About this task> Copy out, word for word, the lines in the records below from the one containing "RamSStudios" through the one containing "classics (black)", including both of those lines. Leave the pictures out of your answer.

---- Dataset records

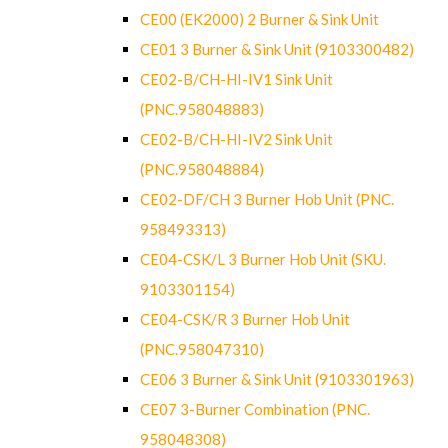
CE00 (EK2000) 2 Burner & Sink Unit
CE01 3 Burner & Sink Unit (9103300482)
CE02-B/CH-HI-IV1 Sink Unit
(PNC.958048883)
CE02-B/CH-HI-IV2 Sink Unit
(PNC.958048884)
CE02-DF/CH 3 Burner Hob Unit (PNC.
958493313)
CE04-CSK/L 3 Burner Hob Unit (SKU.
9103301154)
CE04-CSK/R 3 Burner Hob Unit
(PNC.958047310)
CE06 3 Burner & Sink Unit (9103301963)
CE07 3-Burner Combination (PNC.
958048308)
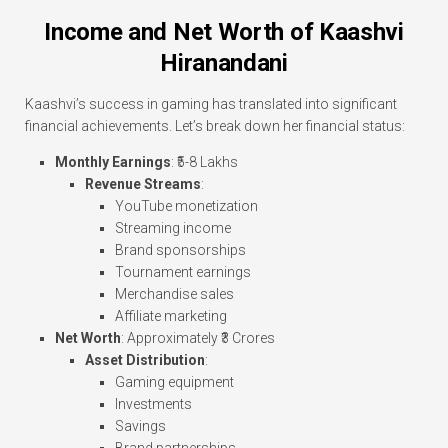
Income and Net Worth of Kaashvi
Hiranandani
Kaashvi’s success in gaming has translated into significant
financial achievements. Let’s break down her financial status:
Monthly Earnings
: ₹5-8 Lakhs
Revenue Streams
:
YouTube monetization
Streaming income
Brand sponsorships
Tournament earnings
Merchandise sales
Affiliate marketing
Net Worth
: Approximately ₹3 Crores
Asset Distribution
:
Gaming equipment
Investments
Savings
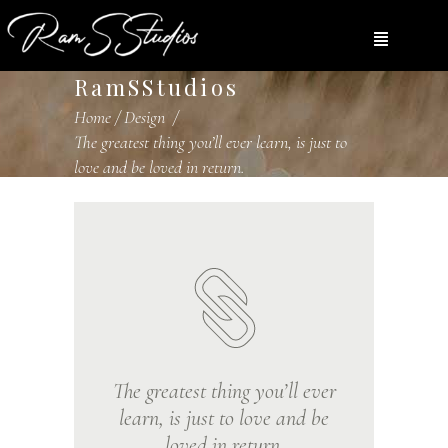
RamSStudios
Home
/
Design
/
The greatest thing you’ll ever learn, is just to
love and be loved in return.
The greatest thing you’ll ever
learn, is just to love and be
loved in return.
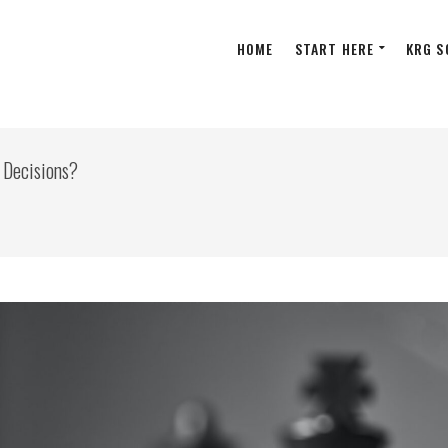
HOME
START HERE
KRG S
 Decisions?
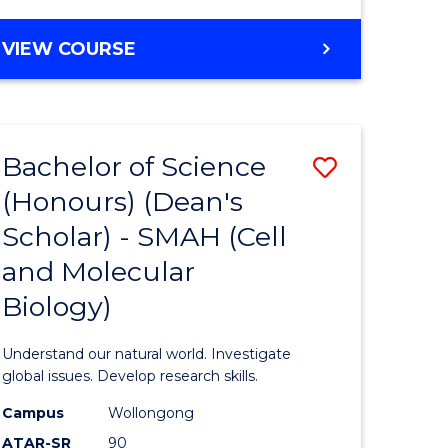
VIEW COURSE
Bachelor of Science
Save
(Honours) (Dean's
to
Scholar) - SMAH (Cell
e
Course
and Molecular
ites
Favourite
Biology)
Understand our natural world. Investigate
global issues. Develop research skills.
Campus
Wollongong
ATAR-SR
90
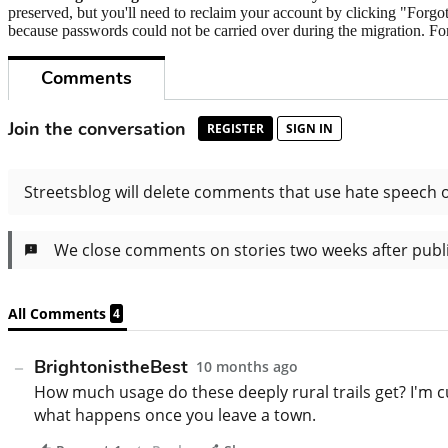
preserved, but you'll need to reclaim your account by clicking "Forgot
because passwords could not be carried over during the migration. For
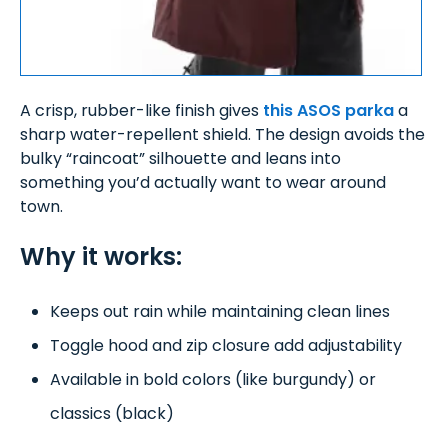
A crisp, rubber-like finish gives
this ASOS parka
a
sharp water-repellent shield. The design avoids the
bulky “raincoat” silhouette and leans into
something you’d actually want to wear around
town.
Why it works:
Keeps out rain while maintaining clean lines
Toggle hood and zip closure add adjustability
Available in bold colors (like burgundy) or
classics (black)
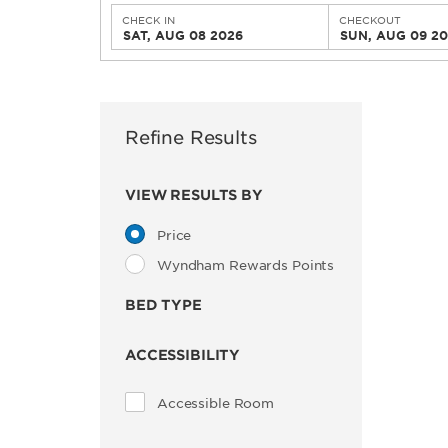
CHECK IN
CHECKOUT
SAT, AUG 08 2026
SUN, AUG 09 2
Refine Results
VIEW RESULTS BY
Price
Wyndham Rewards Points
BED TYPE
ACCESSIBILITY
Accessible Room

--------
---- Dataset records

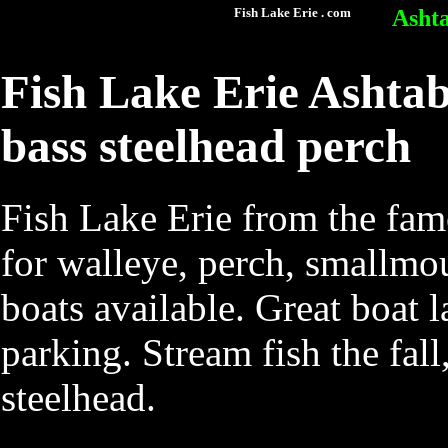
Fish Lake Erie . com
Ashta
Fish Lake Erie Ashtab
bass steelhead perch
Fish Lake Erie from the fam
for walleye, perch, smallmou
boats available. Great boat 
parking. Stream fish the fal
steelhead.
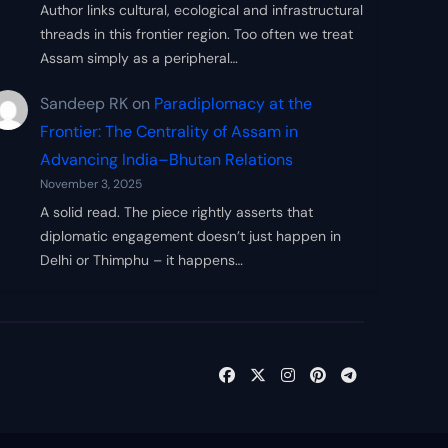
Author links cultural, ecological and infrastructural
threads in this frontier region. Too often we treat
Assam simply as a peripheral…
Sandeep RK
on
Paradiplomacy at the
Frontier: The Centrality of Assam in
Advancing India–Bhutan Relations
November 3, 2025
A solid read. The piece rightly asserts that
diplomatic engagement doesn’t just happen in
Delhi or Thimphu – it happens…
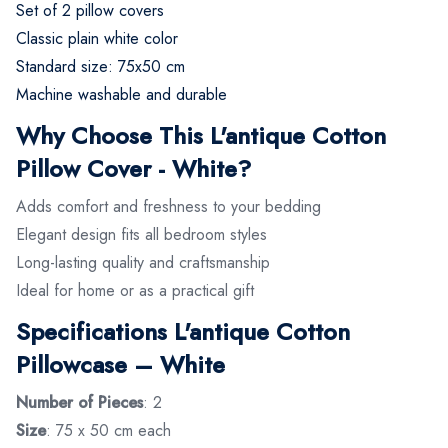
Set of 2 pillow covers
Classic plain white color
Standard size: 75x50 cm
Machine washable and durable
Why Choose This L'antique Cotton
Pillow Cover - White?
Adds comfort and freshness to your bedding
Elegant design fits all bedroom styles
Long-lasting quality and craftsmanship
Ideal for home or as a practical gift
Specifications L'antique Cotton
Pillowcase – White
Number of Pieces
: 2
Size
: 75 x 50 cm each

--------

Response to the task>
RamSStudios
Home
/
Design
/
The greatest thing you’ll ever learn, is just to
love and be loved in return.
The greatest thing you’ll ever
learn, is just to love and be
loved in return.
HOME
START HERE
KRG S
 Decisions?
VIEW COURSE
Bachelor of Science
Save
(Honours) (Dean's
to
Scholar) - SMAH (Cell
e
Course
and Molecular
ites
Favourite
Biology)
Understand our natural world. Investigate
global issues. Develop research skills.
Campus
Wollongong
ATAR-SR
90
preserved, but you'll need to reclaim your account by clicking "Forgot
because passwords could not be carried over during the migration. For
A crisp, rubber-like finish gives
this ASOS parka
a
sharp water-repellent shield. The design avoids the
bulky “raincoat” silhouette and leans into
something you’d actually want to wear around
town.
Why it works:
Keeps out rain while maintaining clean lines
Toggle hood and zip closure add adjustability
Available in bold colors (like burgundy) or
classics (black)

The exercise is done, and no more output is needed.